Com a tarefa concluída, eles se voltaram para a equipe de pesquisa da IBM em Zurique, liderada por Teodoro Laino, que estava desenvolvendo tecnologias de Laboratório Automatizado. Agora eles tinham que resolver dois desafios restantes: determinar a melhor rota sintética para fazer os PAGs e, finalmente, sintetizá-los em um sistema de reator químico robótico automatizado. A equipe de Laino adaptou sua ferramenta retrosintética baseada em inteligência artificial que rapidamente identifica a melhor maneira de produzir moléculas orgânicas e, finalmente, criou um PAG com seus sistema sistema de reator químico robótico automatizado baseado em nuvem, RoboRXN.

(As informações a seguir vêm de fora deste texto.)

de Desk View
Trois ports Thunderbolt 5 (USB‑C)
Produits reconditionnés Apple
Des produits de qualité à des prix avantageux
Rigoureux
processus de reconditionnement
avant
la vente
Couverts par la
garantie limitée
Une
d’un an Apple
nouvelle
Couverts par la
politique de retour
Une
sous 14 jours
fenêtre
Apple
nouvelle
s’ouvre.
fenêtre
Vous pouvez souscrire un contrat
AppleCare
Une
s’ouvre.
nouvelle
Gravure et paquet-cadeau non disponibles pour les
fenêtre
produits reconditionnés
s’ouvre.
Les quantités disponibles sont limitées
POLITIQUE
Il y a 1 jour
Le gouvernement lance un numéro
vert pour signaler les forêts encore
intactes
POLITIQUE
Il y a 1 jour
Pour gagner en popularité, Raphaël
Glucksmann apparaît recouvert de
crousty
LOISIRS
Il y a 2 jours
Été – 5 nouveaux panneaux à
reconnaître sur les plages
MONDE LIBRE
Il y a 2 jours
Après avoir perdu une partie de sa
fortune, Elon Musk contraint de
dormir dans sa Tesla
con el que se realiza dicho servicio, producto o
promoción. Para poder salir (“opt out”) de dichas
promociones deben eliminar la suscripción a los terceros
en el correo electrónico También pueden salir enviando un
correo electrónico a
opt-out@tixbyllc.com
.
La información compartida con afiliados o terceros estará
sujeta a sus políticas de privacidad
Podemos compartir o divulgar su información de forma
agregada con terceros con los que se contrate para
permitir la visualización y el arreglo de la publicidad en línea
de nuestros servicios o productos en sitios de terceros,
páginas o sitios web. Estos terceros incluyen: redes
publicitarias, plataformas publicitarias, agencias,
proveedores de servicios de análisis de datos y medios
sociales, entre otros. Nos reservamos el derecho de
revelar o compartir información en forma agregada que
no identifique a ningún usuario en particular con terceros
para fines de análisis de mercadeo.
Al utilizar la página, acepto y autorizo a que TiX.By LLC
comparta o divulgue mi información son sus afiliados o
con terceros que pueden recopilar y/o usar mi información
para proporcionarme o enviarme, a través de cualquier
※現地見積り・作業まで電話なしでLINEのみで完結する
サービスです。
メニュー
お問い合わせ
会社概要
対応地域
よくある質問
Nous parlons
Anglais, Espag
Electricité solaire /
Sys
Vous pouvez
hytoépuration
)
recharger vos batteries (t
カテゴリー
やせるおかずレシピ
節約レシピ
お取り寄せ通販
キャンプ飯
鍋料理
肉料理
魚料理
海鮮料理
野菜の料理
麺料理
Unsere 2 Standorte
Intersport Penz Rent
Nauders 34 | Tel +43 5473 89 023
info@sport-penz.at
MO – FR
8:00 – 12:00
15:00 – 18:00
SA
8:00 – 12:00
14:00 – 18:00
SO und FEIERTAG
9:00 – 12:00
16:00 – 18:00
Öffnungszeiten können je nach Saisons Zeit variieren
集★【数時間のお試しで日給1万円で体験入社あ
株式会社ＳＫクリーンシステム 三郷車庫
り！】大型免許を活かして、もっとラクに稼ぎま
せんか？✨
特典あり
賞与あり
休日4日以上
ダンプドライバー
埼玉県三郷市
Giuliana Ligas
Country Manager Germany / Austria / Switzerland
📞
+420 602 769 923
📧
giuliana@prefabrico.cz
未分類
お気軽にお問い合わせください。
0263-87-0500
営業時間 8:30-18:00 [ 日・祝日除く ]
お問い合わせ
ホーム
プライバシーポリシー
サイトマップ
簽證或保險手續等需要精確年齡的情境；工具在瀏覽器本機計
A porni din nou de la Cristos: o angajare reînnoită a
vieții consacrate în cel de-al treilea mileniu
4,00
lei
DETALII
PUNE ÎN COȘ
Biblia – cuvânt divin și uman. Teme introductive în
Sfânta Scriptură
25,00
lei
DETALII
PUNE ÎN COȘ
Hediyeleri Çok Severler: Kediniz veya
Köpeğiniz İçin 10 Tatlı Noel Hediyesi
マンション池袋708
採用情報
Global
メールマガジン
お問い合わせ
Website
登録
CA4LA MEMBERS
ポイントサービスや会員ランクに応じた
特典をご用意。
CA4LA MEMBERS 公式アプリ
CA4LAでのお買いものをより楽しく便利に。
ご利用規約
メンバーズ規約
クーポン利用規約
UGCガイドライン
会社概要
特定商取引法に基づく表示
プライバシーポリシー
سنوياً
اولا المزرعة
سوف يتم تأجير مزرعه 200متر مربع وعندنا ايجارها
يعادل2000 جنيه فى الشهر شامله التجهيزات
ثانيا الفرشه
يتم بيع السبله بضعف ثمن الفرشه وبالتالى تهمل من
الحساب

“Claramente, nossa abordagem de Descoberta Acelerada acelerou muito o desenvolvimento de novos PAGs”, diz Sanders. “Ainda estamos nos estágios iniciais, é claro. Mas estou confiante de que no futuro seremos capazes de usar essa abordagem para acelerar a descoberta de novos materiais que nos ajudem a enfrentar muitos desafios de sustentabilidade. “
As novas moléculas PAG não são o único sucesso inicial do método de descoberta acelerada. A equipe da Takeda também usou seu modelo gerador para projetar uma nova membrana polimérica que absorve melhor dióxido de carbono do que as membranas usadas atualmente em tecnologias de captura de carbono. Eles também projetaram um novo tipo de açúcar com uma temperatura de fusão específica, em colaboração com um cliente IBM, Nagase.
Daqui para frente, a Takeda pretende expandir as capacidades de inteligência artificial de sua equipe para uma gama mais ampla de domínios materiais, incluindo material inorgânico. Isso poderia ajudar, por exemplo, a criar baterias mais sustentáveis. Se danificadas, as baterias podem emitir gases tóxicos, e a extração de seus ingredientes principais, geralmente lítio e cobalto, pode ter consequências ambientais, como poluição e esgotamento da água.
“As possibilidades são infinitas: pode-se usar nossos modelos generativos para criar novos polímeros, novos medicamentos, novos materiais emissores de luz, ingredientes alimentares, garrafas de plástico biodegradáveis de custo ultrabaixo, células solares orgânicas flexíveis ou mesmo ‘pintáveis’, o que for tanto faz “, diz Takeda. “Mas o ponto principal é: agora mostramos que Pesquisa profunda, simulação enriquecida com inteligência artificial, modelos generativos de inteligência artificial e laboratórios autônomos podem – junto com especialistas humanos, é claro – acelerar muito o design de materiais e nos ajudar a nos aproximarmos de uma sociedade sustentável ”.